The latest figures for the second quarter of this year seem to be consistent with the view that activity is settling down to a new post-recession lower level.
Much has been and is made of the jumps up and down each quarter in the starts and completions figures.
But this volatility should be and should have been expected. No more significance should be given to the latest drop in starts than to the buoyancy in the numbers in the 12 months before.
Though one notes that the housing minister and twitter fan Grant Shapps, having been in tweeting heaven over previous upward pointing figures, appears not to have registered this latest batch of data. One naturally suspects that’s because the figures shows a 9% drop in housing starts in England quarter on quarter.
The current pattern in all likelihood has much to do with house builders restocking their development pipelines after slamming on the breaks in the face of the recession. The precise effect of this is hard to predict.
But with starts running at extremely low levels for a year and a half from late 2008, as firms ran down stocks, there would always be a need at some point to boost the numbers of homes in the pipeline. This point appears to have been early- to mid- 2009.
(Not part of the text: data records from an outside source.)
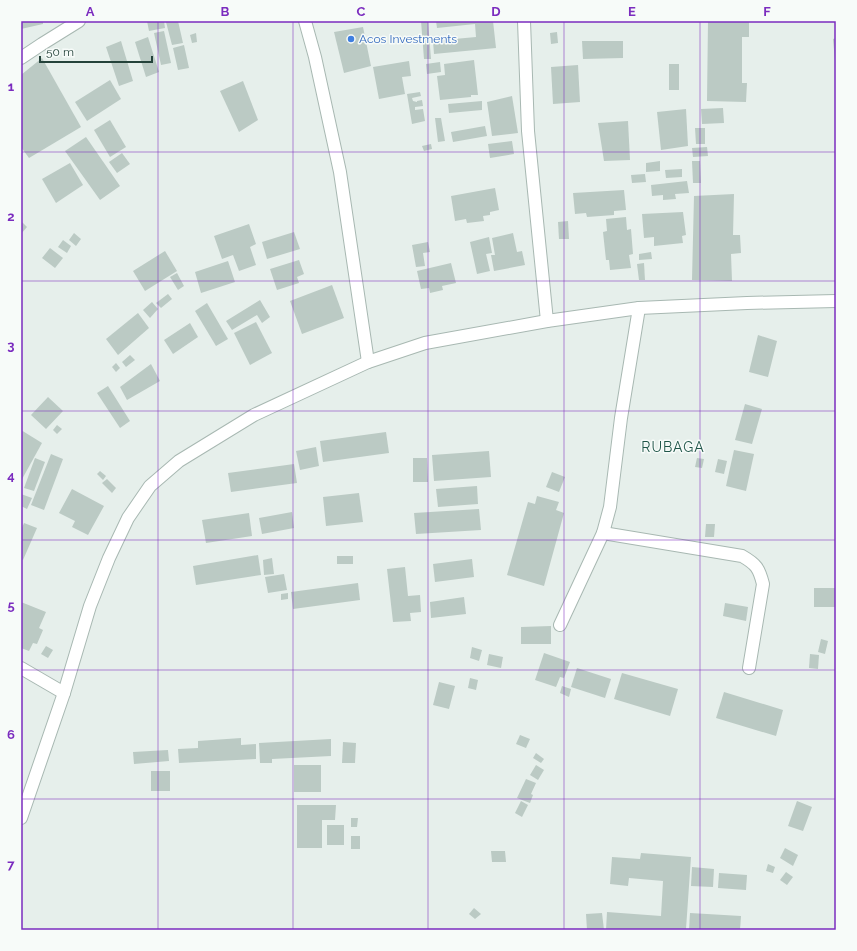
<svg xmlns="http://www.w3.org/2000/svg" width="857" height="951" font-family="Raleway,sans-serif">
	<rect width="100%" height="100%" fill="#e6efeb"/>
	<g fill="#bbcac4">
		<path d="M 21,21 L 43,21 L 43,24 L 21,29 Z"/>
		<path d="M 147,21 L 164,21 L 165,28 L 149,31 Z"/>
		<path d="M 171,21 L 178,21 L 183,43 L 172,45 L 166,22 Z"/>
		<path d="M 421,21 L 428,21 L 431,59 L 424,59 Z"/>
		<path d="M 436,21 L 493,21 L 496,48 L 434,54 L 433,41 L 476,37 L 475,24 L 437,28 Z"/>
		<path d="M 708,21 L 749,21 L 749,37 L 742,37 L 742,83 L 747,83 L 746,102 L 707,101 Z"/>
		<path d="M 363,27 L 371,66 L 344,73 L 334,32 Z"/>
		<path d="M 164,31 L 171,63 L 161,65 L 154,33 Z"/>
		<path d="M 557,32 L 558,43 L 551,44 L 550,33 Z"/>
		<path d="M 196,33 L 197,42 L 192,43 L 190,35 Z"/>
		<path d="M 148,37 L 159,72 L 146,77 L 135,42 Z"/>
		<path d="M 836,38 L 836,61 L 835,61 L 833,39 Z"/>
		<path d="M 121,41 L 133,81 L 119,86 L 106,47 Z"/>
		<path d="M 582,41 L 623,41 L 623,58 L 583,59 Z"/>
		<path d="M 184,45 L 189,68 L 178,70 L 173,48 Z"/>
		<path d="M 42,58 L 81,127 L 29,158 L 21,147 L 21,75 Z"/>
		<path d="M 474,60 L 478,95 L 471,95 L 471,97 L 440,100 L 437,76 L 445,75 L 444,64 Z"/>
		<path d="M 409,61 L 411,76 L 402,77 L 405,94 L 379,99 L 373,67 Z"/>
		<path d="M 440,62 L 441,72 L 427,74 L 426,64 Z"/>
		<rect x="669" y="64" width="10" height="26"/>
		<path d="M 578,65 L 580,102 L 553,104 L 551,67 Z"/>
		<path d="M 110,80 L 121,99 L 87,121 L 75,102 Z"/>
		<path d="M 243,81 L 258,120 L 239,132 L 220,91 Z"/>
		<path d="M 420,92 L 421,96 L 412,98 L 413,101 L 417,102 L 417,101 L 422,100 L 423,106 L 415,107 L 415,110 L 423,109 L 425,121 L 412,124 L 407,94 Z"/>
		<path d="M 512,96 L 518,133 L 492,136 L 487,102 Z"/>
		<path d="M 482,101 L 482,110 L 449,113 L 448,104 Z"/>
		<path d="M 723,108 L 724,123 L 702,124 L 701,109 Z"/>
		<path d="M 686,109 L 688,146 L 661,150 L 657,112 Z"/>
		<path d="M 435,118 L 441,118 L 445,141 L 438,142 Z"/>
		<path d="M 110,120 L 126,147 L 110,157 L 94,130 Z"/>
		<path d="M 628,121 L 630,160 L 604,161 L 598,123 Z"/>
		<path d="M 485,126 L 487,136 L 453,142 L 451,132 Z"/>
		<path d="M 695,128 L 705,128 L 705,144 L 696,144 Z"/>
		<path d="M 86,137 L 120,186 L 100,200 L 65,151 Z"/>
		<path d="M 512,141 L 514,154 L 490,158 L 488,144 Z"/>
		<path d="M 431,144 L 432,149 L 424,151 L 422,146 Z"/>
		<path d="M 707,147 L 708,156 L 693,157 L 692,148 Z"/>
		<path d="M 122,153 L 130,164 L 117,173 L 109,162 Z"/>
		<path d="M 660,161 L 660,171 L 646,172 L 646,163 Z"/>
		<path d="M 692,161 L 700,161 L 701,183 L 693,183 Z"/>
		<path d="M 70,163 L 83,185 L 56,203 L 42,179 Z"/>
		<path d="M 682,169 L 682,177 L 666,178 L 665,170 Z"/>
		<path d="M 645,174 L 646,182 L 632,183 L 631,175 Z"/>
		<path d="M 687,181 L 689,193 L 675,194 L 676,199 L 663,200 L 663,195 L 652,196 L 651,185 Z"/>
		<path d="M 495,188 L 499,210 L 490,212 L 490,215 L 483,216 L 484,221 L 467,223 L 466,219 L 455,221 L 451,196 Z"/>
		<path d="M 624,190 L 626,210 L 614,211 L 614,215 L 587,217 L 586,213 L 575,214 L 573,193 Z"/>
		<path d="M 734,194 L 733,235 L 740,235 L 741,253 L 731,254 L 732,281 L 692,280 L 694,196 Z"/>
		<path d="M 683,212 L 686,235 L 682,236 L 683,243 L 654,246 L 654,237 L 644,238 L 642,214 Z"/>
		<path d="M 626,217 L 627,230 L 631,229 L 633,254 L 629,255 L 631,268 L 610,270 L 609,260 L 606,260 L 603,232 L 607,231 L 606,219 Z"/>
		<path d="M 21,221 L 27,227 L 21,234 Z"/>
		<path d="M 568,221 L 569,239 L 559,239 L 558,222 Z"/>
		<path d="M 249,224 L 256,244 L 250,247 L 256,265 L 239,271 L 233,255 L 222,259 L 214,236 Z"/>
		<path d="M 294,232 L 300,249 L 267,259 L 262,242 Z"/>
		<path d="M 74,233 L 81,239 L 76,246 L 69,240 Z"/>
		<path d="M 513,233 L 517,252 L 522,251 L 525,265 L 494,271 L 491,255 L 495,255 L 492,238 Z"/>
		<path d="M 489,237 L 492,253 L 486,254 L 490,271 L 477,274 L 470,242 Z"/>
		<path d="M 63,240 L 71,246 L 67,253 L 58,247 Z"/>
		<path d="M 428,242 L 430,252 L 423,253 L 425,266 L 416,267 L 412,245 Z"/>
		<path d="M 50,248 L 63,258 L 55,268 L 42,258 Z"/>
		<path d="M 165,251 L 177,271 L 145,291 L 133,271 Z"/>
		<path d="M 651,252 L 652,259 L 639,260 L 639,254 Z"/>
		<path d="M 299,260 L 304,274 L 297,277 L 299,283 L 277,290 L 270,269 Z"/>
		<path d="M 228,261 L 235,282 L 201,293 L 195,272 Z"/>
		<path d="M 451,263 L 456,283 L 442,286 L 443,290 L 430,293 L 429,288 L 421,289 L 417,271 Z"/>
		<path d="M 644,263 L 645,280 L 639,280 L 637,264 Z"/>
		<path d="M 177,273 L 184,286 L 178,290 L 170,277 Z"/>
		<path d="M 332,285 L 344,318 L 302,334 L 290,301 Z"/>
		<path d="M 168,294 L 172,299 L 161,308 L 156,303 Z"/>
		<path d="M 260,300 L 270,317 L 262,323 L 257,315 L 232,330 L 226,321 Z"/>
		<path d="M 152,302 L 158,309 L 150,318 L 143,310 Z"/>
		<path d="M 207,303 L 228,339 L 216,346 L 195,311 Z"/>
		<path d="M 138,313 L 149,328 L 118,355 L 106,339 Z"/>
		<path d="M 256,322 L 272,353 L 250,365 L 234,333 Z"/>
		<path d="M 190,323 L 198,337 L 173,354 L 164,340 Z"/>
		<path d="M 758,335 L 777,341 L 768,377 L 749,372 Z"/>
		<path d="M 130,355 L 135,360 L 126,367 L 122,362 Z"/>
		<path d="M 116,363 L 120,368 L 116,372 L 112,367 Z"/>
		<path d="M 151,364 L 160,381 L 127,400 L 120,387 Z"/>
		<path d="M 108,386 L 130,421 L 120,428 L 97,393 Z"/>
		<path d="M 48,397 L 63,411 L 46,429 L 31,415 Z"/>
		<path d="M 745,404 L 762,409 L 752,444 L 735,440 Z"/>
		<path d="M 57,425 L 62,429 L 57,434 L 53,430 Z"/>
		<path d="M 21,430 L 42,443 L 21,481 Z"/>
		<path d="M 386,432 L 389,453 L 323,462 L 320,441 Z"/>
		<path d="M 316,447 L 319,466 L 300,470 L 296,451 Z"/>
		<path d="M 734,450 L 754,454 L 746,491 L 726,486 Z"/>
		<path d="M 489,451 L 491,477 L 434,481 L 432,455 Z"/>
		<path d="M 51,454 L 63,459 L 44,510 L 31,505 Z"/>
		<path d="M 35,458 L 45,462 L 34,491 L 24,488 Z"/>
		<path d="M 413,458 L 427,458 L 428,482 L 413,482 Z"/>
		<path d="M 697,458 L 704,459 L 702,468 L 695,467 Z"/>
		<path d="M 718,459 L 727,461 L 724,474 L 715,472 Z"/>
		<path d="M 294,464 L 297,483 L 231,492 L 228,473 Z"/>
		<path d="M 100,471 L 106,476 L 103,480 L 97,474 Z"/>
		<path d="M 552,472 L 565,477 L 559,492 L 546,487 Z"/>
		<path d="M 107,479 L 116,488 L 112,493 L 102,483 Z"/>
		<path d="M 477,486 L 478,504 L 438,507 L 436,489 Z"/>
		<path d="M 72,489 L 104,506 L 88,535 L 72,527 L 75,521 L 59,513 Z"/>
		<path d="M 359,493 L 363,522 L 326,526 L 323,497 Z"/>
		<path d="M 21,494 L 32,498 L 27,509 L 21,506 Z"/>
		<path d="M 537,496 L 559,502 L 556,510 L 564,513 L 544,586 L 507,575 L 528,502 L 535,504 Z"/>
		<path d="M 479,509 L 481,530 L 416,534 L 414,513 Z"/>
		<path d="M 292,512 L 294,528 L 262,534 L 259,518 Z"/>
		<path d="M 249,513 L 252,536 L 206,543 L 202,520 Z"/>
		<path d="M 24,523 L 37,528 L 23,560 L 21,559 L 21,530 Z"/>
		<path d="M 706,524 L 715,524 L 714,537 L 705,537 Z"/>
		<path d="M 258,555 L 261,575 L 196,585 L 193,566 Z"/>
		<rect x="337" y="556" width="16" height="8"/>
		<path d="M 272,558 L 274,574 L 264,575 L 263,560 Z"/>
		<path d="M 472,559 L 474,577 L 435,582 L 433,564 Z"/>
		<path d="M 405,567 L 408,596 L 420,595 L 421,612 L 410,613 L 411,621 L 393,622 L 387,569 Z"/>
		<path d="M 284,574 L 287,590 L 268,593 L 265,577 Z"/>
		<path d="M 358,583 L 360,600 L 293,609 L 291,592 Z"/>
		<rect x="814" y="588" width="22" height="19"/>
		<path d="M 288,593 L 288,599 L 281,600 L 281,594 Z"/>
		<path d="M 464,597 L 466,614 L 431,618 L 430,602 Z"/>
		<path d="M 21,602 L 46,612 L 39,628 L 43,630 L 37,644 L 33,643 L 29,651 L 21,648 Z"/>
		<path d="M 725,603 L 748,607 L 746,621 L 723,616 Z"/>
		<path d="M 551,626 L 551,644 L 521,644 L 521,627 Z"/>
		<path d="M 821,639 L 828,641 L 825,654 L 818,652 Z"/>
		<path d="M 46,646 L 53,650 L 48,658 L 41,654 Z"/>
		<path d="M 472,647 L 482,650 L 479,661 L 470,658 Z"/>
		<path d="M 544,653 L 570,662 L 564,678 L 560,677 L 556,687 L 535,680 Z"/>
		<path d="M 489,654 L 503,657 L 501,668 L 487,665 Z"/>
		<path d="M 810,654 L 819,655 L 818,669 L 809,668 Z"/>
		<path d="M 577,668 L 611,679 L 605,698 L 571,687 Z"/>
		<path d="M 622,673 L 678,689 L 670,716 L 614,699 Z"/>
		<path d="M 470,678 L 478,680 L 476,690 L 468,688 Z"/>
		<path d="M 439,682 L 455,686 L 449,709 L 433,705 Z"/>
		<path d="M 562,686 L 571,689 L 569,697 L 560,693 Z"/>
		<path d="M 724,692 L 783,710 L 776,736 L 716,718 Z"/>
		<path d="M 520,735 L 530,739 L 526,748 L 516,744 Z"/>
		<path d="M 241,738 L 241,745 L 256,744 L 256,759 L 179,763 L 178,749 L 198,748 L 198,741 Z"/>
		<path d="M 331,739 L 331,756 L 272,759 L 272,763 L 260,763 L 259,743 Z"/>
		<path d="M 343,742 L 356,743 L 355,763 L 342,763 Z"/>
		<path d="M 168,750 L 169,761 L 134,764 L 133,752 Z"/>
		<path d="M 536,753 L 544,759 L 541,763 L 533,758 Z"/>
		<rect x="294" y="765" width="27" height="27"/>
		<path d="M 536,765 L 544,770 L 538,780 L 530,775 Z"/>
		<rect x="151" y="771" width="19" height="20"/>
		<path d="M 526,779 L 536,783 L 531,794 L 533,795 L 530,803 L 517,798 Z"/>
		<path d="M 521,801 L 528,805 L 522,817 L 515,813 Z"/>
		<path d="M 797,801 L 812,807 L 803,831 L 788,826 Z"/>
		<path d="M 297,805 L 336,805 L 335,820 L 322,820 L 322,848 L 297,848 Z"/>
		<path d="M 351,818 L 358,818 L 357,827 L 351,827 Z"/>
		<rect x="327" y="825" width="17" height="20"/>
		<rect x="351" y="836" width="9" height="13"/>
		<path d="M 785,848 L 798,855 L 793,866 L 780,858 Z"/>
		<path d="M 491,851 L 505,851 L 506,862 L 492,862 Z"/>
		<path d="M 641,853 L 691,857 L 686,929 L 606,930 L 607,912 L 661,916 L 663,881 L 629,878 L 628,886 L 610,884 L 612,857 L 640,859 Z"/>
		<path d="M 768,864 L 775,867 L 773,873 L 766,871 Z"/>
		<path d="M 692,867 L 714,869 L 713,887 L 691,886 Z"/>
		<path d="M 786,872 L 793,877 L 787,885 L 780,880 Z"/>
		<path d="M 719,873 L 747,875 L 746,890 L 718,888 Z"/>
		<path d="M 474,908 L 481,914 L 475,919 L 469,914 Z"/>
		<path d="M 602,913 L 604,930 L 587,930 L 586,914 Z"/>
		<path d="M 690,913 L 741,916 L 740,930 L 689,930 Z"/>
	</g>
	<g fill="none" stroke-linecap="round" stroke-linejoin="round">
		<g stroke="#a8b8b2" stroke-width="14">
			<g id="minor">
				<path d="M 305,21 L 315,57 L 340,172 L 368,362"/>
				<path d="M 524,21 L 528,131 L 547,321"/>
				<path d="M 21,58 L 42,44 L 79,21"/>
				<path d="M 603,533 L 742,556 C 756,564 759,568 763,584 L 749,668"/>
				<path d="M 560,625 L 603,533 L 610,507 L 621,418 L 639,308"/>
				<path d="M 21,668 L 64,693"/>
				<path d="M 21,818 L 64,693 L 90,606 L 109,558 L 128,518 L 150,486 L 179,461 L 254,415 L 368,362 L 425,343 L 547,321 L 639,308 L 747,303 L 836,301"/>
			</g>
		</g>
		<use href="#minor" stroke="#fff" stroke-width="12"/>
	</g>
	<path fill="none" stroke="#7b2cbf" stroke-width="1" stroke-opacity="0.55" d="M 158,21 L 158,930M 293,21 L 293,930M 428,21 L 428,930M 564,21 L 564,930M 700,21 L 700,930M 21,152 L 836,152M 21,281 L 836,281M 21,411 L 836,411M 21,540 L 836,540M 21,670 L 836,670M 21,799 L 836,799"/>
	<circle fill="#3f7fe0" stroke="#f7fbf9" stroke-width="1.5" cx="351" cy="39" r="4"/>
	<g text-anchor="middle" dominant-baseline="central" stroke-width="3" stroke-linejoin="round" paint-order="stroke">
		<g font-size="12" fill="#366cbe" stroke="#f7fbf9" text-anchor="start">
			<text x="359" y="39">Acos Investments</text>
		</g>
		<g font-size="14" letter-spacing="1" fill="#1f5548" stroke="#f7fbf9">
			<text x="673" y="447">RUBAGA</text>
		</g>
	</g>
	<rect width="857" height="951" fill="none" stroke="#f7fbf9" stroke-width="44"/>
	<path d="M40 56v6h112v-6" fill="none" stroke="#24423a" stroke-width="2"/>
	<text x="46" y="56" font-size="12" fill="#24423a" stroke="#f7fbf9" stroke-width="3" paint-order="stroke">50 m</text>
	<rect x="22" y="22" width="813" height="907" fill="none" stroke="#7b2cbf" stroke-width="1.5"/>
	<g font-size="13" text-anchor="middle" font-weight="bold" fill="#7b2cbf">
		<text x="90" y="16">A</text>
		<text x="225" y="16">B</text>
		<text x="361" y="16">C</text>
		<text x="496" y="16">D</text>
		<text x="632" y="16">E</text>
		<text x="767" y="16">F</text>
		<text x="11" y="91">1</text>
		<text x="11" y="221">2</text>
		<text x="11" y="350">3</text>
		<text x="11" y="480">4</text>
		<text x="11" y="610">5</text>
		<text x="11" y="739">6</text>
		<text x="11" y="869">7</text>
	</g>
</svg>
A common effect in such circumstances is an overshoot in the numbers above the “new normal” level as the stocks are rebuilt. Most likely what we are seeing now is a readjustment down to match the pipeline closer to the expected demand.
The graph gives a better clue to what I am trying to decscribe.
The rather evident downward blip (not shown in the graph) in housing association starts, however, may be in part a hiatus caused by uncertainty over the new funding regime.
A look at the completions data (see graph) shows how the industry appears to have adapted to the new market. And, unless something dramatic changes in the market, builders looks set to produce at a rate that would produce between 100,000 and 110,000 homes in England a year, with about 80,000 to 90,000 in the private sector.
This pattern seems to fit reasonably well with the pattern of home sales in England. The red dotted line is the non-seasonally adjusted quarterly . Hence they are slightly more volatile than the four-quarter moving total of starts and completions.
But general picture emerging is of a rebased market with house sales and house building running at about half their pre-recession levels.
Within this context a rise or fall of 10% in starts figures is a trifling matter given the perceived need for more and better homes.
Mind you a further drop in starts next quarter would present more of a worry.